Finding solution to a double integral

Question

Well, here it is $$\int\int_{[0,1]^{2}}\sqrt{1+x^2+y^2}\mathrm dx\mathrm dy\tag*{}$$ Maybe there's a really nice way of doing it, hopefully someone knows. Good luck!

Answer 1

We can do this integral in polar coordinates by recognizing a symmetry - divide the square in half by the line $y=x$. The integral on the top half will equal the integral on the bottom half, so we will do one of the integrals and multiply its value by 2.

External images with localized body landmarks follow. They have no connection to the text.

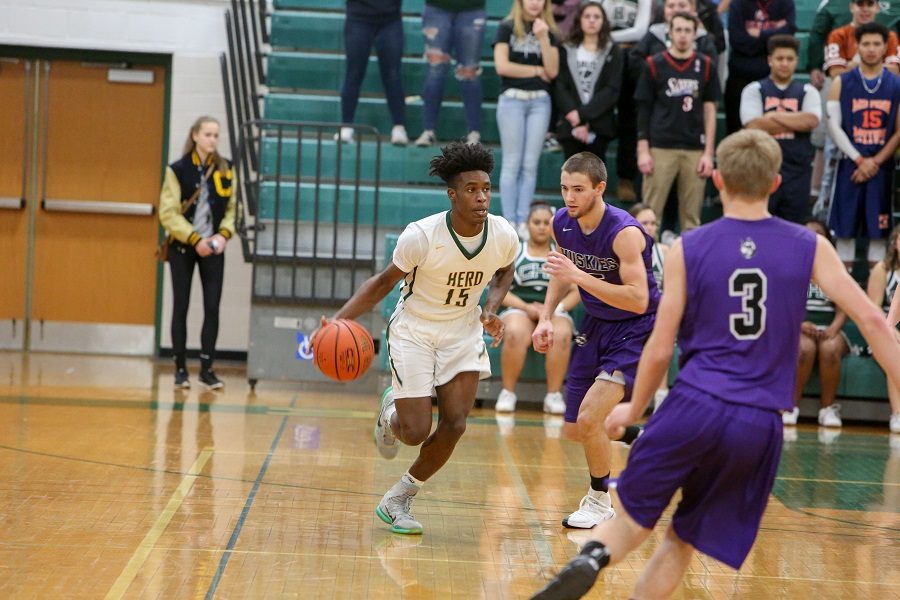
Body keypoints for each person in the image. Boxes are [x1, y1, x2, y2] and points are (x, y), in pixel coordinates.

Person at [530, 128, 900, 600]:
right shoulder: (810, 246)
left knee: (632, 520)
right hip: (758, 419)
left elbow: (662, 345)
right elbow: (871, 320)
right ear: (775, 183)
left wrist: (635, 405)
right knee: (683, 538)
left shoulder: (688, 246)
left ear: (718, 181)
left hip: (694, 403)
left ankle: (592, 557)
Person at [314, 141, 519, 535]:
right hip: (415, 332)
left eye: (486, 189)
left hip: (462, 331)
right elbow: (382, 283)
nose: (481, 197)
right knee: (415, 432)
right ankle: (390, 414)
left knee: (456, 424)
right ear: (453, 194)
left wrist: (491, 310)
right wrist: (337, 320)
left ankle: (399, 498)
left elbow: (505, 270)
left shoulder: (502, 233)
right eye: (472, 189)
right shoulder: (422, 236)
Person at [531, 151, 659, 529]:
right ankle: (651, 438)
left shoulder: (625, 233)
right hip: (597, 323)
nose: (569, 197)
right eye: (564, 188)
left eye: (578, 190)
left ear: (600, 188)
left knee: (590, 418)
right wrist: (546, 317)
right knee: (576, 428)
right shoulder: (562, 222)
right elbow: (561, 272)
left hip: (637, 328)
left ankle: (600, 499)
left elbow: (639, 299)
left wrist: (579, 276)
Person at [159, 116, 235, 390]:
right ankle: (180, 369)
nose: (213, 140)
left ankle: (207, 368)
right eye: (208, 134)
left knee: (212, 308)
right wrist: (193, 238)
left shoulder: (227, 168)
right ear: (195, 136)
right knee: (181, 306)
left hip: (213, 248)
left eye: (216, 135)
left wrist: (223, 236)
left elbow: (231, 210)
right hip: (183, 247)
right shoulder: (177, 169)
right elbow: (167, 213)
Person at [826, 22, 900, 270]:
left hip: (882, 168)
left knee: (878, 234)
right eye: (866, 43)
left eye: (876, 44)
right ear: (857, 46)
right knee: (844, 231)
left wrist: (875, 162)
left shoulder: (896, 84)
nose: (871, 49)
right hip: (849, 165)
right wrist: (859, 159)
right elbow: (834, 127)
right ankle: (841, 306)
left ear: (885, 47)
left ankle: (875, 303)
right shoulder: (841, 82)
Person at [636, 12, 718, 234]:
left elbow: (710, 109)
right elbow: (644, 108)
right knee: (650, 215)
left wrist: (708, 152)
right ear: (669, 33)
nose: (683, 35)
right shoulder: (654, 64)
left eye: (687, 30)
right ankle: (648, 264)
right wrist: (643, 149)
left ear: (695, 34)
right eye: (678, 30)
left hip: (694, 147)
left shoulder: (706, 65)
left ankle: (689, 267)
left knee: (692, 219)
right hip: (660, 146)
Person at [495, 203, 581, 414]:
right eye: (537, 222)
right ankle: (508, 392)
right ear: (527, 225)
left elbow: (577, 289)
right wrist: (526, 306)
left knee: (561, 334)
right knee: (515, 332)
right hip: (520, 309)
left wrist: (552, 310)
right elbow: (499, 290)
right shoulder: (515, 252)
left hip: (554, 311)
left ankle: (553, 395)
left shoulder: (563, 254)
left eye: (546, 223)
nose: (542, 227)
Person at [494, 0, 560, 240]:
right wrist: (534, 71)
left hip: (540, 101)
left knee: (530, 164)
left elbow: (552, 71)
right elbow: (502, 66)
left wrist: (543, 38)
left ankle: (523, 220)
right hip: (512, 99)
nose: (534, 2)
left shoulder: (548, 31)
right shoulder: (506, 27)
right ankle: (509, 220)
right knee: (512, 162)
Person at [741, 35, 821, 223]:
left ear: (797, 61)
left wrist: (771, 116)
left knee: (794, 226)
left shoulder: (808, 91)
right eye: (779, 58)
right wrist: (795, 120)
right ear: (770, 60)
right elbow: (753, 125)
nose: (784, 63)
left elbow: (810, 121)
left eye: (790, 59)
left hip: (797, 172)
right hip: (762, 169)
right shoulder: (754, 89)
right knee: (758, 224)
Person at [784, 219, 850, 428]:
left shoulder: (835, 268)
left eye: (817, 233)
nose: (811, 237)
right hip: (799, 328)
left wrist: (833, 328)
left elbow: (844, 307)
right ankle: (791, 406)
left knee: (829, 349)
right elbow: (782, 305)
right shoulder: (788, 268)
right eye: (807, 233)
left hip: (830, 328)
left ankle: (828, 409)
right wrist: (800, 324)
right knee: (804, 349)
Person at [553, 1, 624, 159]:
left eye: (597, 17)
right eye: (587, 16)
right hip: (570, 123)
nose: (592, 20)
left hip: (600, 125)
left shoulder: (614, 51)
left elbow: (612, 89)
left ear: (603, 21)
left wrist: (583, 115)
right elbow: (560, 86)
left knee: (595, 178)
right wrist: (576, 120)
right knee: (571, 177)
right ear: (579, 20)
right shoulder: (565, 48)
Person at [414, 0, 488, 147]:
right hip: (436, 7)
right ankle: (428, 129)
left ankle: (474, 132)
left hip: (472, 8)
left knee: (469, 71)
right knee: (436, 69)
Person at [335, 0, 408, 145]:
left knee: (393, 75)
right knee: (354, 73)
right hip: (358, 18)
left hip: (391, 19)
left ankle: (399, 127)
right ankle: (346, 126)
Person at [724, 0, 795, 134]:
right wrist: (773, 36)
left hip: (773, 79)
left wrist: (760, 35)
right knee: (738, 133)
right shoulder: (738, 4)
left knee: (773, 132)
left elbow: (788, 34)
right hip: (740, 78)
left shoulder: (785, 3)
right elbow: (738, 42)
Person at [629, 202, 669, 409]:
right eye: (645, 223)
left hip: (657, 313)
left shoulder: (664, 251)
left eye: (654, 223)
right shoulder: (621, 248)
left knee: (659, 329)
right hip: (629, 311)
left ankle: (661, 396)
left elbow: (672, 291)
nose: (651, 227)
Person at [869, 224, 900, 433]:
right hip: (886, 333)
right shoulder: (883, 269)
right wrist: (889, 327)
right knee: (894, 349)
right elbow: (872, 308)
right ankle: (898, 414)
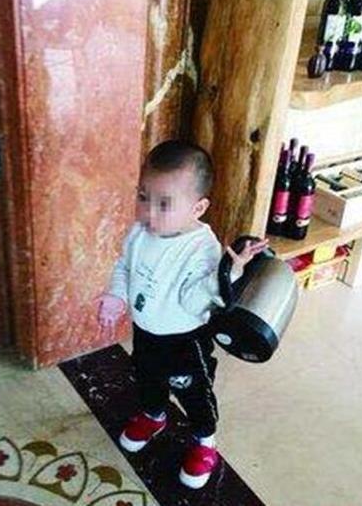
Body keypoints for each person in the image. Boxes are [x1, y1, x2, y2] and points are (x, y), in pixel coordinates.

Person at [96, 140, 267, 489]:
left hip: (184, 340)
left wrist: (227, 274)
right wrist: (116, 294)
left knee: (194, 392)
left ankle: (205, 440)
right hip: (146, 331)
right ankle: (154, 415)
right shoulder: (140, 232)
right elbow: (124, 266)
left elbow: (193, 302)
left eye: (164, 204)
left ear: (197, 208)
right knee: (147, 377)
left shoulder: (202, 248)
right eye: (143, 197)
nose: (149, 212)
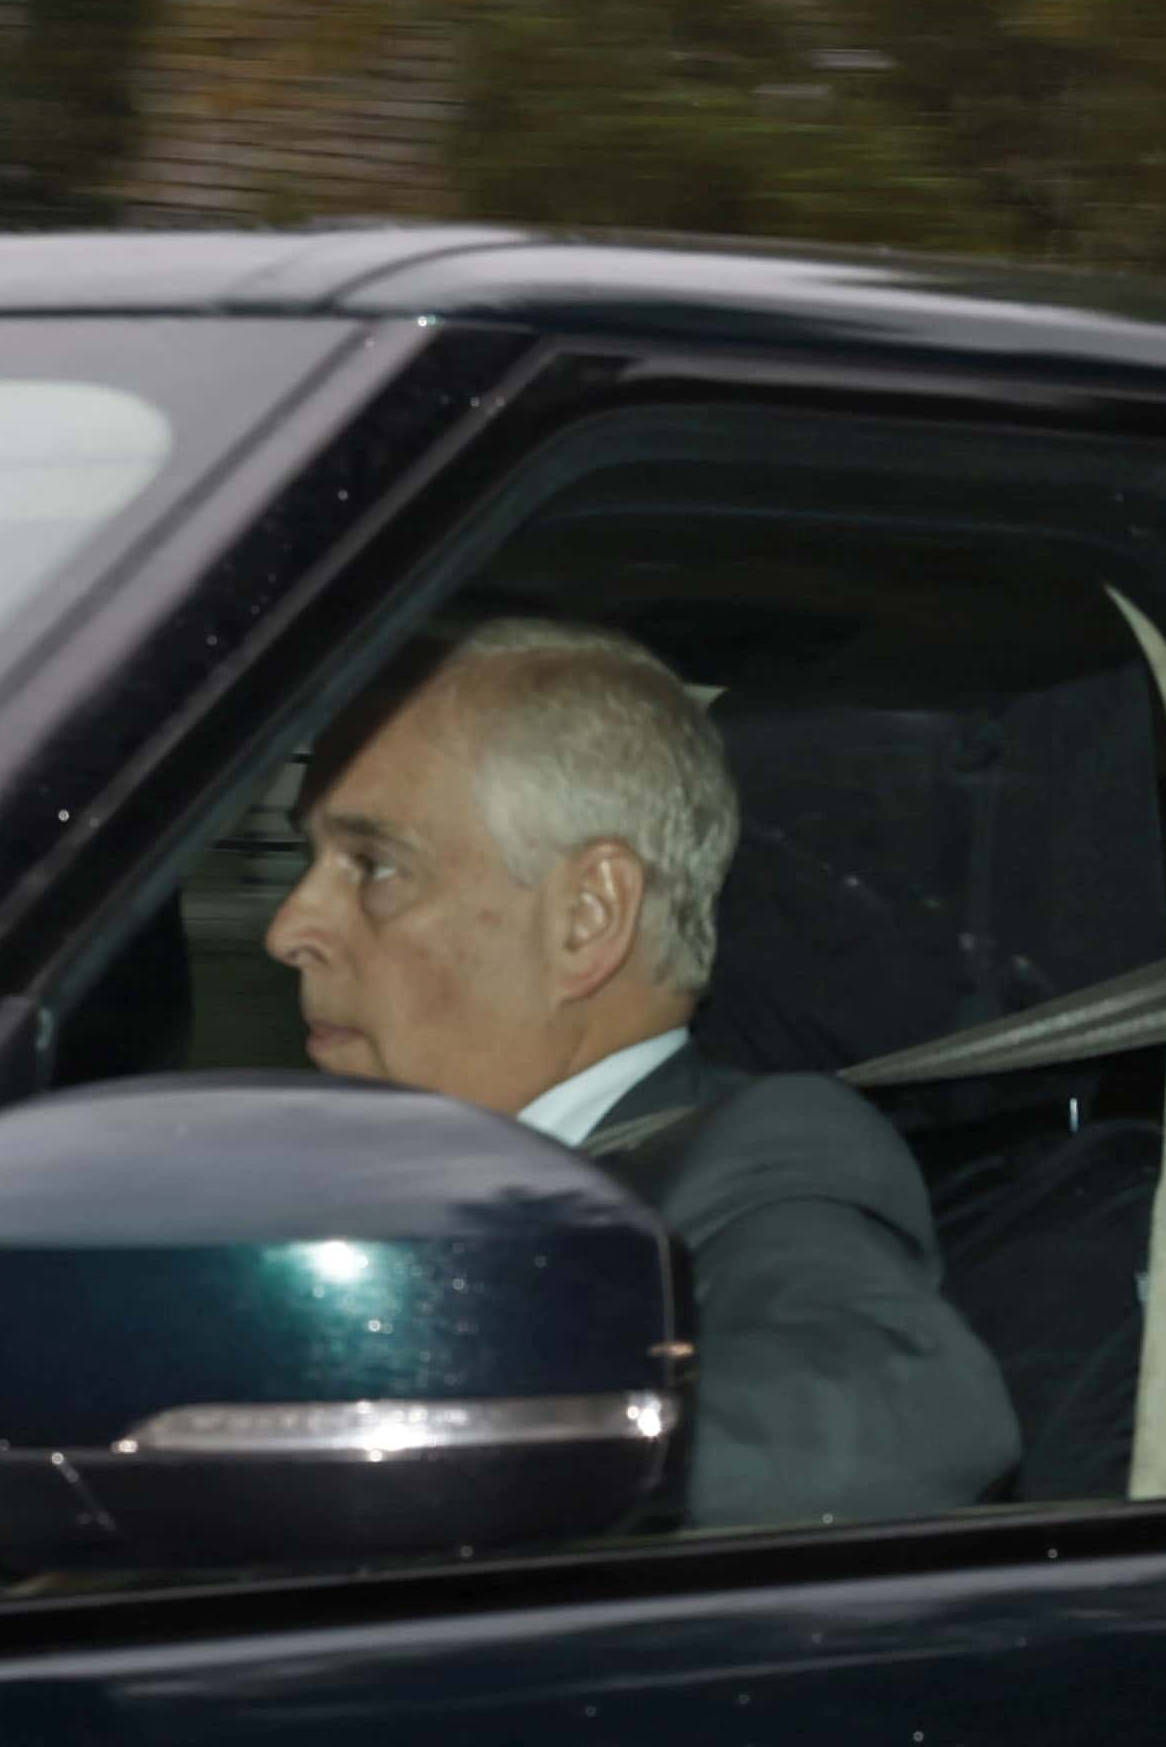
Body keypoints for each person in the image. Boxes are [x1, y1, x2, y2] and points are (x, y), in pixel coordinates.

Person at [267, 618, 1017, 1527]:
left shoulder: (762, 1151)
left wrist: (397, 1439)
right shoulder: (338, 1179)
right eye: (310, 861)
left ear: (586, 918)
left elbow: (908, 1418)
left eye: (375, 866)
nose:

$$\iint_{[0,1]^2}\sqrt{1+x^2+y^2}dA = \int_0^{\pi/4} \int_0^{\sec\theta}2r\sqrt{1+r^2}drd\theta = \frac{2}{3}\int_0^{\pi/4} (1+\sec^2\theta)^{3/2} - 1 d\theta$$ $$= \frac{2}{3}\int_0^{\pi/4} (1+\sec^2\theta)^{3/2} d\theta - \frac{\pi}{6}$$

Now focusing on the integral left over, do the following substitution $$1+\sec^2\theta = 2\cosh^2 t$$ $$\sec^2\theta \tan\theta d\theta = 2\cosh t \sinh t dt \implies d\theta = \frac{\sqrt{2}\cosh t}{\cosh 2t}dt$$ The integral becomes:

$$\frac{8}{3}\int_{0}^{\cosh^{-1}(\sqrt{3/2})} \frac{\cosh^4 t}{\cosh 2t}dt = \frac{8}{3}\int_{0}^{\cosh^{-1}(\sqrt{3/2})} \frac{\cosh^2 t + \cosh^2 t \sinh^2 t}{\cosh 2t}dt$$ $$ = \frac{2}{3}\int_{0}^{\cosh^{-1}(\sqrt{3/2})} \frac{2+ 2\cosh 2t + \sinh^2 2t}{\cosh 2t}dt $$$$= \frac{2}{3}\int_{0}^{\cosh^{-1}(\sqrt{3/2})} 2\text{ sech } 2t + 2 + \tanh 2t \sinh 2tdt$$ Integrating tanh sinh by parts, we get $$\frac{2}{3}\int_{0}^{\cosh^{-1}(\sqrt{3/2})} (\text{sech } 2t + 2)dt + \frac{1}{3}\sinh 2t = \frac{1}{3}\left[\tan^{-1}(\sinh 2t) + 4t + \sinh 2t \right]_{0}^{\cosh^{-1}(\sqrt{3/2})}$$ $$= \frac{1}{3}\left[\tan^{-1}(2u\sqrt{u^2-1}) + 4\cosh^{-1}(u) + 2u\sqrt{u^2-1}\right]_{1}^{\sqrt{3/2}} = \frac{1}{3}\left[\tan^{-1}(\sqrt{3}) + 4\cosh^{-1}(\sqrt{3/2}) + \sqrt{3}\right]$$ Simplifying and subtracting off the term from earlier, we get $$\frac{4}{3}\cosh^{-1}\left(\sqrt{\frac{3}{2}}\right) + \frac{1}{\sqrt{3}} - \frac{\pi}{18}$$

Answer 2

If you use sostitution $\sqrt{x^2+y^2+1}=x+t$ squaring $x^2+y^2+1=x^2+2xt+t^2\iff x=\frac{y^2-t^2+1}{2t}$ and $dx=-\frac{y^2+t^2+1}{2t^2}dt $ So you have $$\int_0^1 \sqrt{x^2+y^2+1}dx=-\int_{\sqrt{y^2+1}}^{\sqrt{y^2+2}-1} \left(t+\frac{y^2-t^2+1}{2t}\right)\frac{y^2+t^2+1}{2t^2}dt$$ that is an easy fraction integral! Then solving the y-integral maybe you have to use another sostitution.